--- QUOTED PASSAGE Enclosed Below ---

Yea, I think I've been convinced. I'll remove these tests.

>>>  test_expect_success 'check-mailmap bogus contact --stdin' '
>>> -     test_must_fail git check-mailmap --stdin bogus </dev/null
>>> +     cat >expect <<-EOF &&
>>> +     <bogus>
>>> +     EOF
>>> +     cat >stdin <<-EOF &&
>>> +     bogus
>>> +     EOF
>>> +     git check-mailmap --stdin <stdin >actual &&
>>> +     test_cmp expect actual
>>> +'
>>
>> Similarly, I might change this to use a real address instead of "bogus",
>> as we're no longer checking for invalid input.>
> Ditto for this change, but even more so because this is a fairly
> significant semantic change. In particular, the documented and
> intended behavior of the command when --stdin is specified is that it
> will consume email addresses from *both* the command-line and from
> standard input, and I think the point of the original test was to
> verify that it still correctly recognized a bogus email address
> specified as an argument even when --stdin is requested. Given that
> understanding (assuming it's correct), then the original test was
> already perhaps somewhat iffy anyhow, but after this change, it is
> even less meaningful.

--- End of Enclosed QUOTED PASSAGE ---
--- DATASET EXCERPTS Enclosed Below ---

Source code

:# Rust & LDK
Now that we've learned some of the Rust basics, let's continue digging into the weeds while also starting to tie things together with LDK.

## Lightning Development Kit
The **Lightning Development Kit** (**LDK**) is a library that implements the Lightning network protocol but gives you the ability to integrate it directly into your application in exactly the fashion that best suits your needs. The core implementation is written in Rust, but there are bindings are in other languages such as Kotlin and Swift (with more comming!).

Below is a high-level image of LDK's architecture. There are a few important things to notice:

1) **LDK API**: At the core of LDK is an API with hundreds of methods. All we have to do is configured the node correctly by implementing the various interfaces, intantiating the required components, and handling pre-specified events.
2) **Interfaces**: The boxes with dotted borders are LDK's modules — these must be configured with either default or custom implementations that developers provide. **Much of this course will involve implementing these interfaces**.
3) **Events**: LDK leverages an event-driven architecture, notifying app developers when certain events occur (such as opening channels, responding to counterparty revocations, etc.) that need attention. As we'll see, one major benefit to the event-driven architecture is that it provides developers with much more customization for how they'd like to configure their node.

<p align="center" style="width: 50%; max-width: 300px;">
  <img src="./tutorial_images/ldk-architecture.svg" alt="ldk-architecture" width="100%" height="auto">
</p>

--- End of Enclosed DATASET EXCERPTS ---

▶ **ASSIGNMENT**:
In the patch discussion, what is the documented behavior of git check-mailmap when --stdin is specified? Answer from the patch discussion alone.

▶ **TASK OUTPUT**:
It consumes email addresses from both the command line and standard input.